"Securing Your World" is G4S's maxim. But it looks like the world's largest security firm has failed to secure its own world, at least as far as London 2012 is concerned.
About 3,500 extra troops have had to be deployed after G4S admitted it would not be able to provide enough security staff for the Games.
Police have also had to deploy extra officers at short notice from eight UK forces to do Olympic security work after the company's staff failed to turn up to venues.
The fiasco has been embarrassing and has heaped pressure on Mr Buckles to quit. More than £400m has been wiped off the firm's value since the staff shortfall came to light.
Mr Buckles said he was "bitterly disappointed" at his company's failure to meet the terms of its contract, but said he would not step down.
"I have been here 27 years. I am very committed to staying.
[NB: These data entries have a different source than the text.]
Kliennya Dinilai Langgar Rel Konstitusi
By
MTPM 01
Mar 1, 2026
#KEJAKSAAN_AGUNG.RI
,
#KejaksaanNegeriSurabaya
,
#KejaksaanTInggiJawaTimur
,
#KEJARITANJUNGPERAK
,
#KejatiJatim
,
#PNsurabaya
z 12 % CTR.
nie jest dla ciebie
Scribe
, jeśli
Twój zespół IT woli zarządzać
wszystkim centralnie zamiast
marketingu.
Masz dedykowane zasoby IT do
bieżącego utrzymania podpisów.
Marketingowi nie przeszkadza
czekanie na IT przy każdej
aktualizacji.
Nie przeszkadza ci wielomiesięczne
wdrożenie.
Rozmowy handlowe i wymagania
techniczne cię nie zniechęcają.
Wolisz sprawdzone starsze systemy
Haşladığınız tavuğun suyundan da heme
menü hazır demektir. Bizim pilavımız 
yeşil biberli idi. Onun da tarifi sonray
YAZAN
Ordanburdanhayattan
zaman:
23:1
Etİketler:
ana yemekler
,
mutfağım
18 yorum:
It just depends, doesn't it?" he told a newspaper.
Mr Buckles has described his leadership style as: "no excuses, please," and considers Margaret Thatcher his business hero.
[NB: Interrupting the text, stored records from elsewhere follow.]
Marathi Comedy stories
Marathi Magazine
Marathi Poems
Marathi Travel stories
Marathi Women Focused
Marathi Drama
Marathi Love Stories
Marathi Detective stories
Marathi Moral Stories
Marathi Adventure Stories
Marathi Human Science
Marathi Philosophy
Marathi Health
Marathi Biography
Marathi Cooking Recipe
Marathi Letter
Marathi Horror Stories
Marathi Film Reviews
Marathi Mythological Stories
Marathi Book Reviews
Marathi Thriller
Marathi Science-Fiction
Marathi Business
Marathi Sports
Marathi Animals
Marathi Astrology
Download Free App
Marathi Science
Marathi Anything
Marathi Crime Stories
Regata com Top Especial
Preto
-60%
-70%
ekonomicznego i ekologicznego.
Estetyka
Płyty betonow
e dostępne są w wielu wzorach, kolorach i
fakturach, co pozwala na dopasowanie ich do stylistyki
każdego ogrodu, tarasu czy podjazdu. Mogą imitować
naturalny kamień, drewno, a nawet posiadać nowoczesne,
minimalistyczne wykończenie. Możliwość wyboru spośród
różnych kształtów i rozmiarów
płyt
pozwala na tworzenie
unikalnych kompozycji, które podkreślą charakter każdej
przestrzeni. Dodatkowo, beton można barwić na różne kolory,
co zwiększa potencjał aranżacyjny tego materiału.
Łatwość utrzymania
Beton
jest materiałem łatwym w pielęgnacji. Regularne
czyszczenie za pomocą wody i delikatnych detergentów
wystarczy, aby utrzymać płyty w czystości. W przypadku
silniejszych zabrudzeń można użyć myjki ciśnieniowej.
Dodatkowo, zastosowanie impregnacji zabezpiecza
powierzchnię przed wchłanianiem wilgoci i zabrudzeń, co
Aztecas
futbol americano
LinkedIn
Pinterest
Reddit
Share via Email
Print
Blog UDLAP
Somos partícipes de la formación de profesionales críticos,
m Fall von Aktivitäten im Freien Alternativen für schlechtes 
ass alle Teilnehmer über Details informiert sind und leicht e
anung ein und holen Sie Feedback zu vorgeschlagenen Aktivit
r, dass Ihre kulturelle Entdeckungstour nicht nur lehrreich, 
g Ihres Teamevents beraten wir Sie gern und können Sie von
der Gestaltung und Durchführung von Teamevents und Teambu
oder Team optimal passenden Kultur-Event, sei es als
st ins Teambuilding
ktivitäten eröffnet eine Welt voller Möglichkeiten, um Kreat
His salary last year was £830,000, according to the firm's 2011 annual report.What is G4S?
G4S has 657,000 employees in more than 125 countries and makes its money from companies and governments outsourcing "businesses processes" - placing security staff where there aren't enough police, for example, or prison officers where those are lacking.
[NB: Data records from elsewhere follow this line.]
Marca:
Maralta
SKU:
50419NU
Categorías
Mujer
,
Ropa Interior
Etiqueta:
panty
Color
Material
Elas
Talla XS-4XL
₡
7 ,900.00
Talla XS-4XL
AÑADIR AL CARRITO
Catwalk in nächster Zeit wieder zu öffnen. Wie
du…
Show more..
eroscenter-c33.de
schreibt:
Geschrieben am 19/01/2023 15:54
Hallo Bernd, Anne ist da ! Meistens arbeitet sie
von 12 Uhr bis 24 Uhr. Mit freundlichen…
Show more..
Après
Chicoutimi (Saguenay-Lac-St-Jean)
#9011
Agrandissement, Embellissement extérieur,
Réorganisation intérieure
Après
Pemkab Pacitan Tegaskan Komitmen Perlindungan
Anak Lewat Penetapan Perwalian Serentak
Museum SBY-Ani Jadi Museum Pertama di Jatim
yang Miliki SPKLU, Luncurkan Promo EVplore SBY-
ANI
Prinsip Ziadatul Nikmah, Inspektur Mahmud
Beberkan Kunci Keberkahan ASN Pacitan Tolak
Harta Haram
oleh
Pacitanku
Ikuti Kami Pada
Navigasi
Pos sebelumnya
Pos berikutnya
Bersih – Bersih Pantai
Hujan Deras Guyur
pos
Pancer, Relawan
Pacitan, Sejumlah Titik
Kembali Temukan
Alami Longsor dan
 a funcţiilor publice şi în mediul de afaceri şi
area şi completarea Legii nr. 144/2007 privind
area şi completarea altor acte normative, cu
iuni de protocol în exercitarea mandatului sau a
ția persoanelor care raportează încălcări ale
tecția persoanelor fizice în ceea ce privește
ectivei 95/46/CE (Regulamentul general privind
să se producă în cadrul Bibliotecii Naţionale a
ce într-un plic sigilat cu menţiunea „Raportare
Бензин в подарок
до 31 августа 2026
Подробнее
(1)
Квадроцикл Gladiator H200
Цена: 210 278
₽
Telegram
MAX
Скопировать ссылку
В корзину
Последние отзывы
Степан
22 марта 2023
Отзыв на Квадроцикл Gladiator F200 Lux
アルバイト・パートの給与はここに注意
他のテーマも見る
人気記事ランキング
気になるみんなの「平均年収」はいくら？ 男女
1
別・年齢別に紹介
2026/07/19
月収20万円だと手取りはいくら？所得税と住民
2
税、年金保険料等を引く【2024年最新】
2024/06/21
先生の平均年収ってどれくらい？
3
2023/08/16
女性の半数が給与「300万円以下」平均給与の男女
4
Government contracts accounted for 27% of its £7.5bn turnover in 2011, and it had hoped to have a bumper 2012 as a result of its work on the Olympics.
"We protect rock stars and sports stars, people and property, including some of the world's most important buildings and events" is how it presents its business - security made sexy, almost.
But G4S has run into difficulty with high-profile contracts before.
Last October, inmates in Birmingham Prison, under G4S's management since it became the first British prison to be transferred into private control, were locked in their cells for almost a day after a set of keys fitting every cell door went missing.
G4S runs seven prisons in England and Wales and is eyeing new business as police forces, under budgetary pressures, are looking to outsource to private sector companies.
The firm also made a high-profile bid in November to buy Danish rival ISS, only to abandon it following a shareholder revolt.
The botched take-over cost the company £55m, and raised questions about Mr Buckles' judgment of pursuing such a deal in the first place, as G4S had been already performing well.
Mr Buckles later said of the debacle that it was "one of the most bruising experiences of [his] life".
The conduct of G4S's security staff has also come under scrutiny.
G4S and three of its guards were investigated over the death of Jimmy Mubenga, an Angolan asylum seeker who died while being deported from the UK by G4S in 2010.
However, the Crown Prosecution Service said it would take no action against the three guards or G4S as there was insufficient evidence to bring any charges.Soldiering on
G4S is contracted by London 2012 organisers Locog to supply 13,000 staff to the Olympics.
The company, by its own admission, stands to lose up to £50m on the contract, worth a total of about £280m, after being unable to provide the 10,000 staff it had been contracted to deliver.
Now 3,500 British soldiers are being deployed at two weeks' notice to fulfil G4S's pledge to keep the games safe, and during the time many of them had planned to take their summer holidays.
Home Secretary Theresa May told the Commons that there was a clause in Locog's contract with G4S that sets out a penalty if they do not fulfil their agreed responsibilities, though she said that was a matter between G4S and Locog.